When it comes to business management and operation, both entities allow for their co-owners to manage the company or hire a third-party manager for that. However, to manage the partnership business, you need to be a general partner exposed to unlimited liabilities not only in relation to day-to-day transactions and operations but also in relation to business liabilities and debts. By way of contrast, in LLCs, any registered member could perform managing functions while retaining their personal limited liability protections. To add more, LLCs boast a more organized management structure. They conduct daily operations under an Operating Agreement outlining the rules and internal procedures for many essential and ongoing business issues and situations. At the same time, LLCs have more formalities to meet here. They have to file annual reports, keep records on many business operations, and hold regular meetings to pass crucial decisions and maintain state compliance.
LLC vs Partnership: Liabilities
Liability issues are where the main difference between LLCs and partnerships lies. As the name suggests and as we’ve stated above, LLCs enjoy the limited liability protection of corporations. With partnerships, on the other hand, it’s not that simple.
LLC Liability
What sets LLCs apart from many other legal structures is separated business and personal liabilities. Once formed, an LLC functions as an independent legal entity in all concerns. It is the company as a legal person that is held liable for its debts and any legal issues or lawsuits that might arise during LLC operation. And it is business assets and funds that are used for settling those issues. Meanwhile, the LLC members have no personal liability in this concern and their personal assets and property are legally protected from being used for business liability repayments and penalties. It should be noted, however, that there are certain situations when LLC members are exposed to personal liability. This happens when:
- individual owner assets are combined with that of an LLC;
- fraudulent member’s actions or misconduct take place such as breaching the member rights, exceeding their managing authorities, or making decisions that cause any legal or financial problems for business;
- members fail to fulfill their commitments and obligations set forth by the Articles of Association and Operating Agreement;
- members might be held liable for the business debts, should they function as guarantors under loan or credit agreements.
The scope of member liability in partnerships largely depends on the partnership type.

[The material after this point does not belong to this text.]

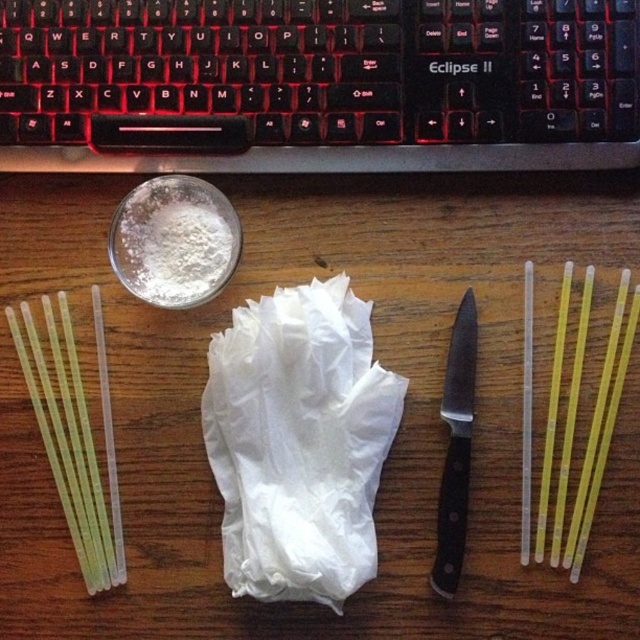
You are organizing items on a desk and need to place a new object between the black plastic knife at center and the yellow translucent straw at right. Which item should be placed closer to you to maintain the existing spatial arrangement?

The black plastic knife at center is closer to you than the yellow translucent straw at right, so place the new object closer to the black plastic knife at center to maintain the existing spatial arrangement.

From the picture: You are organizing items on a desk and need to place the black plastic knife at center and the yellow translucent straw at right into a drawer. The drawer has a height limit of 12 cm. Can both items fit vertically without bending?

Thus, in general partnerships, partners carry liability both for the business activities and for the debts, actions, and misbehavior of other partners. It means their personal assets are at stake, should any business problem arise, no matter if they have any relation to that problem or not. In other words, partners share not only equity contributions and business profits in equal proportions but also any business issues that might occur. To balance this situation, there is a special partnership type called a limited liability partnership, which is more popular in the modern business world. In an LLP, partners still remain responsible for the business debts but they are not liable for the actions of other partners and any claims or sues against them.
LLC vs Partnership: Taxes
LLCs and partnerships both benefit from pass-through taxation transferring income taxes to the business owners. So, there are no state and federal taxes to be paid at a business level, as well as there is no risk of dual taxation like in corporations. There are simply some additional tax forms to be filed by both partners and LLC members along with their personal tax returns, yet no tax payments are to be made under them. Instead, they pay taxes over the part of company profits distributed to them and pay them under their personal tax rates. Such a taxation scheme gives more financial freedom and flexibility not only to the business owners but also to the company. In the meantime, LLC members have an added benefit not accessible for partners. They can pick a corporate tax status for their LLC. In this case, the company can be taxed either as an S-Corp or as a C-Corp without making any changes in the legal structure.